The CFC announcement last month about Safeway said the beef in question at the chain's stores includes several cuts of steak sold under Safeway's Ranchers Reserve proprietary label.
If the legislation the consumer group is sponsoring makes it into law, it will make California the fourth state to have passed a law requiring beef to carry country-of-origin labeling.
Wyoming, North Dakota and Louisiana have such requirements in place, Holober said. National COOL regulations pertaining to beef have been put on hold for two years, though some lawmakers have re-introduced a bill to repeal that delay.
COOL legislation has been a hot topic over the last year, and beef got particular attention when incidences of BSE involving Canadian cattle were discovered. A case of BSE was found in Canada last May, prompting the U.S. Department of Agriculture to shut this country's borders to Canadian beef and live cattle imports. The live cattle embargo is still in effect, but the USDA began to allow certain beef products in under permit early last fall. Last month, it added more beef products to its list.

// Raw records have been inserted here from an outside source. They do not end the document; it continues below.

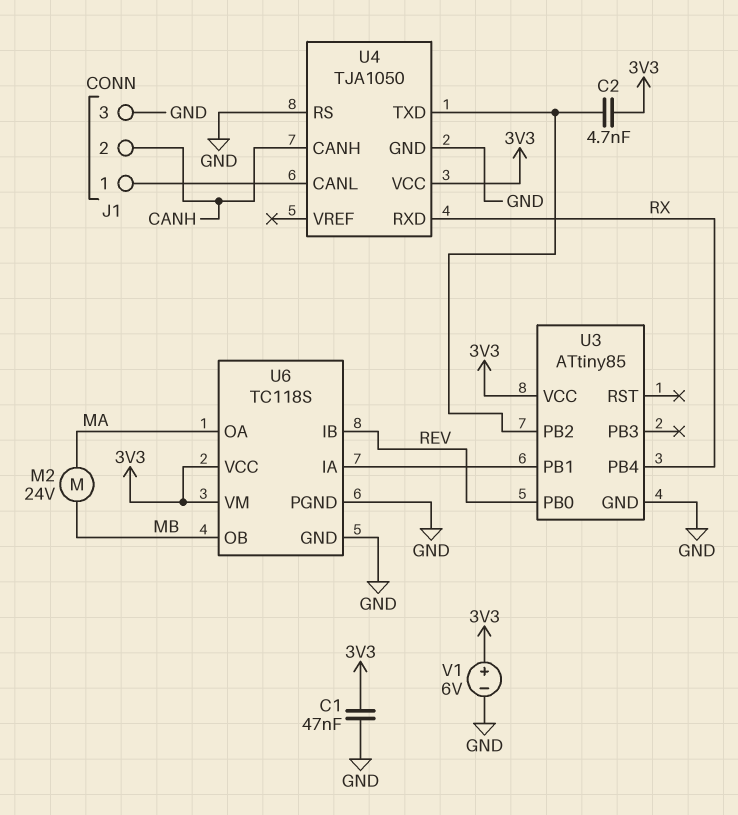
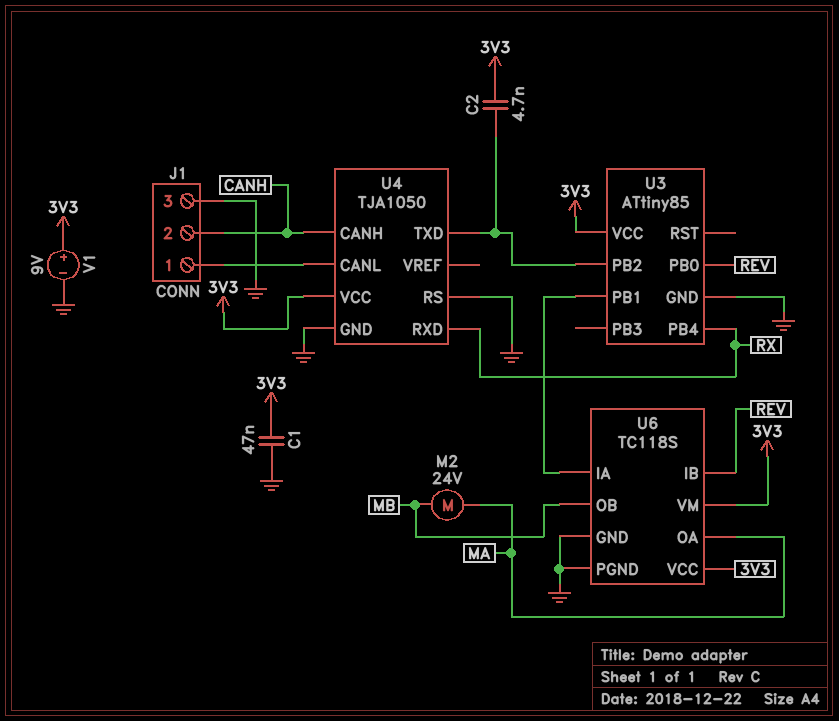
V1: 6V (plus 3V3, minus GND) -> 9V (plus 3V3, minus GND)

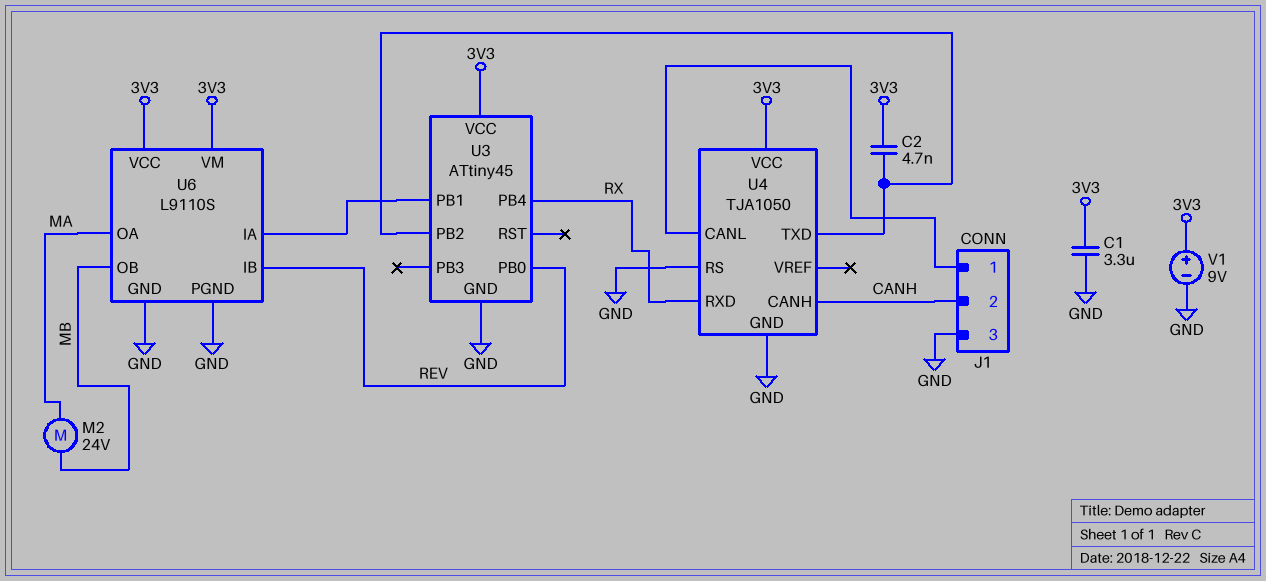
C1: 47nF (3V3, GND) -> 3.3uF (3V3, GND)
U3: ATtiny85 -> ATtiny45
U6: TC118S -> L9110S

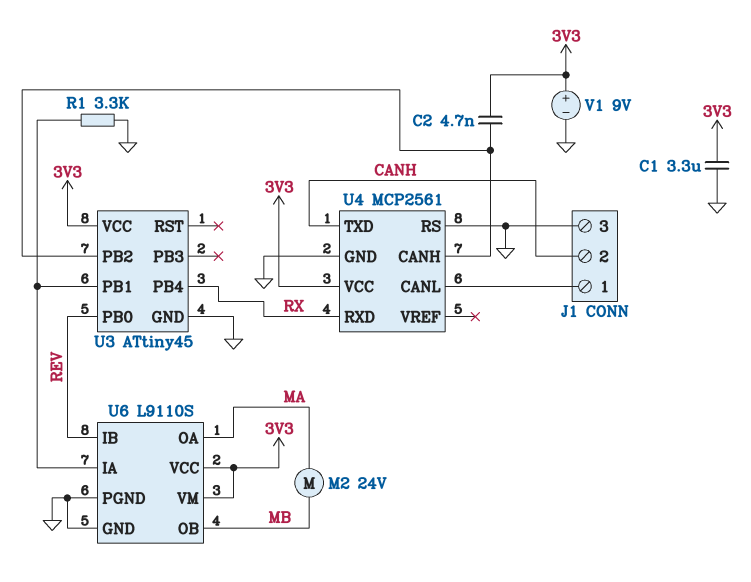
R1: none -> 3.3k (GND, U3/PB1)
U4: TJA1050 -> MCP2561
U4 pin CANH: CANH -> U3/PB2
U4 pin TXD: U3/PB2 -> CANH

Then, last December, a cow in Washington state tested positive for BSE, the first time the disease had been found in the United States, and its origins were traced to Canada.
Following that incidence, a call by U.S. Senator Tom Daschle for immediate country-of-origin labeling of meat was met with virtually no support from retailers and the food industry. Retailers do not feel that on-pack labels listing country of origin will adequately address the food-safety aspects of the mad cow disease problem, they said.
All retailers contacted by SN at the time said the entire food industry is concerned with safety, but labeling wouldn't help investigators determine what lot, herd or farm infected animals come from.
"We think that a more prudent and less costly way of achieving the same [food-safety] goal would be to increase the monitoring of these foodstuffs as they come into the country, and to perhaps create some kind of certification system when things are imported," said one retailer. [See "BSE's Canadian Roots Re-Heat COOL Debate," SN Jan. 12, 2004].